Sweet Potato Cinnamon Buns
Buns
2 (1/4 oz) Active Dry Yeast packets
1/2 C warm water
1 t sugar
5.5 C flour, divided
1 C mashed sweet potato
2 T Honey
1 t cinnamon
1 egg, beaten
1 C milk
1/2 C sugar
1/4 C butter, melted
Zest of 1 medium orange
1.5 t salt
1 t baking soda

Filling
3/4 C butter, melted
2 C brown sugar
2 C pecans, toasted and chopped
2 t cinnamon
1 t nutmeg

Glaze
1 C brown sugar
1/3 C corn syrup
1/4 C butter
1/2 C heavy cream
1 t vanilla

Icing
1/2 milk
2 C powdered sugar
1/4 C maple syrup

Method
Preheat oven to 400 degrees.

Stir together yeast, water and 1 t sugar in small glass bowl. Allow to rest for 5 mins. Meanwhile, combine sweet potato, honey, 1 t cinnamon, egg, milk and butter. In another bowl, combine sugar, 4.5 C flour (reserve 1/2 C), zest, salt and baking soda. In bowl of stand mixer, whisk together yeast and 1/2 C flour until well blended. Attach dough hook and gradually add sweet potato mixture and flour mixture, blending well after each addition.

Turn out onto floured surface and work remaining 1/2 C flour into dough, kneading by hand. Continue to knead for 4-5 minutes, until smooth and elastic. Place in a large bowl, coated with cooking spray, and cover with plastic wrap. Allow to rise in a warm place for an hour, until doubled in size.

Meanwhile, combine all ingredients for filling.

Once dough has doubled, punch it down and turn it out onto a well-floured surface. Roll it out into a roughly 10 x 18 rectangle. Top with an even layer of filling, leaving a 1-inch margin on all sides. Roll the dough up, starting on a long side (so your end product should be appx. 18 inches long). Cut into 12 slices and arrange them face up in a baking dish coated with cooking spray (you can use 2 if you need to). Cover with plastic wrap and proof (rise in a warm place) for 30 minutes. Alternately, you can cover them and place them in the 'fridge the night before.

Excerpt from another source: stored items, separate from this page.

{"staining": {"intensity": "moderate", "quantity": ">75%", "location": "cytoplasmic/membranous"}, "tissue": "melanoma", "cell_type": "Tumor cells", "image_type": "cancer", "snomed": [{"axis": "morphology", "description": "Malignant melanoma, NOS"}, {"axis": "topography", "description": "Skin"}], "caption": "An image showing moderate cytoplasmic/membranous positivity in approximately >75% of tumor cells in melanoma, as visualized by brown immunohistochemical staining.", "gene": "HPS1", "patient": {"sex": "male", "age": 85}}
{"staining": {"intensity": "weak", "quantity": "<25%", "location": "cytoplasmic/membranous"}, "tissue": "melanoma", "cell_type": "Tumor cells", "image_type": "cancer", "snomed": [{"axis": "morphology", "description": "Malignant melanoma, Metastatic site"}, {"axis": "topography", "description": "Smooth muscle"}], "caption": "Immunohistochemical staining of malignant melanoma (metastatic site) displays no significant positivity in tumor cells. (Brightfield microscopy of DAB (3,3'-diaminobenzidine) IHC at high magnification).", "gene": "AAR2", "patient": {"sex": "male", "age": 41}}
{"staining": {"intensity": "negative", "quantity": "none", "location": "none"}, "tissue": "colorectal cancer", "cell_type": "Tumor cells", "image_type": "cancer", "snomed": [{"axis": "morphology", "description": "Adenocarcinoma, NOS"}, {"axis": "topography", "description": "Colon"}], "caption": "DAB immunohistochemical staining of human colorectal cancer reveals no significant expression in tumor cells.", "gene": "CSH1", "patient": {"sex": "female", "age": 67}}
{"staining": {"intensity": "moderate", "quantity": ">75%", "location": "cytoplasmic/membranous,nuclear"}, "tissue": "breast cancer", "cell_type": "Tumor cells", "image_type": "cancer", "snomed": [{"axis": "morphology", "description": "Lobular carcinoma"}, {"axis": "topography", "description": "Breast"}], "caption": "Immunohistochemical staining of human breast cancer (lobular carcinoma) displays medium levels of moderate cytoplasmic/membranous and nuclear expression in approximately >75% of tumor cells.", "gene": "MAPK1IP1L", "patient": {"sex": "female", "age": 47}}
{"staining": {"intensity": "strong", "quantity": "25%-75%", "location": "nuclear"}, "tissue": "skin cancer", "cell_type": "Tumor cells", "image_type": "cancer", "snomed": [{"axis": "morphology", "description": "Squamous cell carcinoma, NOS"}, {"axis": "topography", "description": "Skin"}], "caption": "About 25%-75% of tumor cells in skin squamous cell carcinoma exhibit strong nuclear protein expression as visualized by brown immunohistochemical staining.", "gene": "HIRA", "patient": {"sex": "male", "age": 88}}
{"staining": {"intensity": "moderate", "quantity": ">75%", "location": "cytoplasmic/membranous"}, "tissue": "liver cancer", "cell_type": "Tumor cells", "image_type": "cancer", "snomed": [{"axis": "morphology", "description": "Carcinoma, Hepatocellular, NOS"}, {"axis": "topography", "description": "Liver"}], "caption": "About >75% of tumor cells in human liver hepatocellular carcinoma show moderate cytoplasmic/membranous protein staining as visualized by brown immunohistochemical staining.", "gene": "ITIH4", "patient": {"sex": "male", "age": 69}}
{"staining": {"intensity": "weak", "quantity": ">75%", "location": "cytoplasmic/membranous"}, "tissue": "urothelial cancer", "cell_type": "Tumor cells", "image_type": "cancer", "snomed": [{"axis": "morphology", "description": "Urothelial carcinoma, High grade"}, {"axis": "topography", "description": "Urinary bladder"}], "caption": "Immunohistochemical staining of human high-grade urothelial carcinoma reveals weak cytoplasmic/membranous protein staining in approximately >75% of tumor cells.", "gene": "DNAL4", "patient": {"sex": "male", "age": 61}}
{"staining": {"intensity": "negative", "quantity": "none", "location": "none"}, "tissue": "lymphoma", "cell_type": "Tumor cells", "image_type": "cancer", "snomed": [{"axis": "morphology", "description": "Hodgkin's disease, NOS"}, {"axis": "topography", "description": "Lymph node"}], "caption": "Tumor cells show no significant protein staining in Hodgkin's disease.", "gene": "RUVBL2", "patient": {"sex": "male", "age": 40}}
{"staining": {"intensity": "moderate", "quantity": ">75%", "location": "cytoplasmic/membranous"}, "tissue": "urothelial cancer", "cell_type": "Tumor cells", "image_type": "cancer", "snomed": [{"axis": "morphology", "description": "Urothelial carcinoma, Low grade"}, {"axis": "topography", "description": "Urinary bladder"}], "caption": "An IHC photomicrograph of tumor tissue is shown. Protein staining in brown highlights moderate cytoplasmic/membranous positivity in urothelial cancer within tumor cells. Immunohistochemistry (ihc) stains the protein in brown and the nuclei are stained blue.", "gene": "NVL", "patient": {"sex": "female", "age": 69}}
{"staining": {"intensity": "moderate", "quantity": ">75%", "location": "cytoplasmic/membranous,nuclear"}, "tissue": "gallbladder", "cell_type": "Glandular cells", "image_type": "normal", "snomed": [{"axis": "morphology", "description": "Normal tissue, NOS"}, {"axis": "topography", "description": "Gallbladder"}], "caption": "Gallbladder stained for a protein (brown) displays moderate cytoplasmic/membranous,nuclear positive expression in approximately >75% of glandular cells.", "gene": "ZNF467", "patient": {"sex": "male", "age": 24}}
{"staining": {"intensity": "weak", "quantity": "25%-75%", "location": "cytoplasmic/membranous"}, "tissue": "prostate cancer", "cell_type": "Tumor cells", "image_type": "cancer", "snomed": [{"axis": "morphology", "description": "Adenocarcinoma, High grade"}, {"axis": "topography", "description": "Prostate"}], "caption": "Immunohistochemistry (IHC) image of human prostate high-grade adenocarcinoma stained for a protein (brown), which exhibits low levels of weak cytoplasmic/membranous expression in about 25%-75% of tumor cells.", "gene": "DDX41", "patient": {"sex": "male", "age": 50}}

Meanwhile, assemble glaze. Combine brown sugar, corn syrup and butter in sauce pan and bring up to a boil, whisking frequently. Once it reached a rolling boil, allow it to cook for 1 minute. Remove from heat and immediately stir in vanilla and heavy cream, whisking furiously.*

Bake at 400 degrees for 10 minutes, remove from oven and pour glaze over them in batches, allowing ti to sink in in between additions. Return to oven and bake for another 8-10 minutes until golden and toothpick comes out clean when stuck in the middle. Allow to cool a bit.

Beat together milk and powdered sugar. Add maple syrup and beat until thickened, but not stiff. Just, glazey. Top buns with glaze once they have cooled off a bit and go to town.